During the period of rehabilitation following the Guadalcanal campaign, the 1st Marine Division received two new weapons—the M4 medium tank, nicknamed the Sherman in honor of William Tecumseh Sherman whose Union troops marched from Atlanta to the sea, and the M-1 rifle. The new rifle, designed by John C. Garand, a civilian employee of the Springfield Armory in Massachusetts, was a semi-automatic, gas-operated weapon, weighing 9.5 pounds and using an eight-round clip. Although less accurate at longer range than the former standard rifle, the M-1903, which snipers continued to use, the M-1 could lay down a deadly volume of fire at the comparatively short ranges typical of jungle warfare.
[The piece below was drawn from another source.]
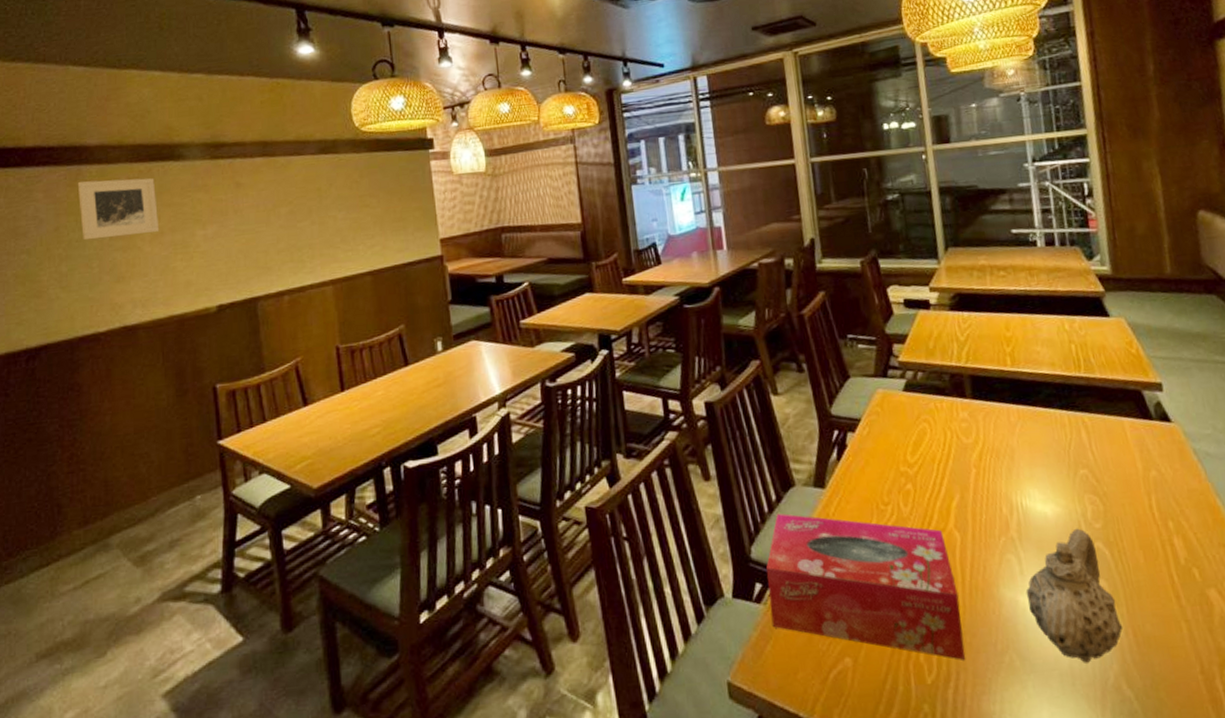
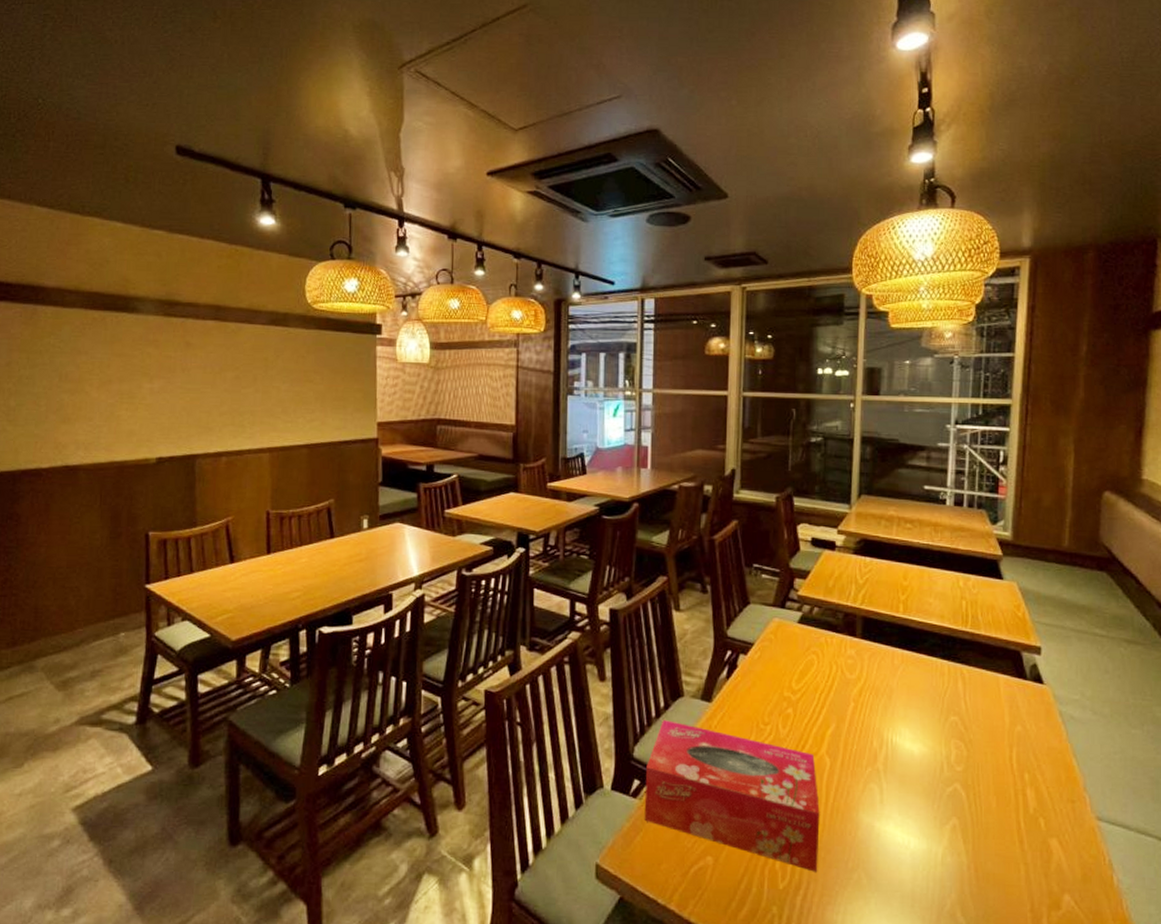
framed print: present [77,178,160,241] -> none [32,320,108,380]
teapot: present [1026,528,1123,663] -> none [882,768,967,889]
In addition, the division received the M4A1, an early version of the Sherman tank, which MacArthur valued so highly that he borrowed a company of them from the 1st Marine Division for the Hollandia operation. The model used by the Marines weighed 34 tons, mounted a 75mm gun, and had frontal armor some three inches thick. Although a more formidable weapon than the 16-ton light tank, with a 37mm gun, the medium tank had certain shortcomings. A high silhouette made it a comparatively easy target for Japanese gunners, who fortunately did not have a truly deadly antitank weapon, and narrow treads provided poor traction in the mud of New Britain.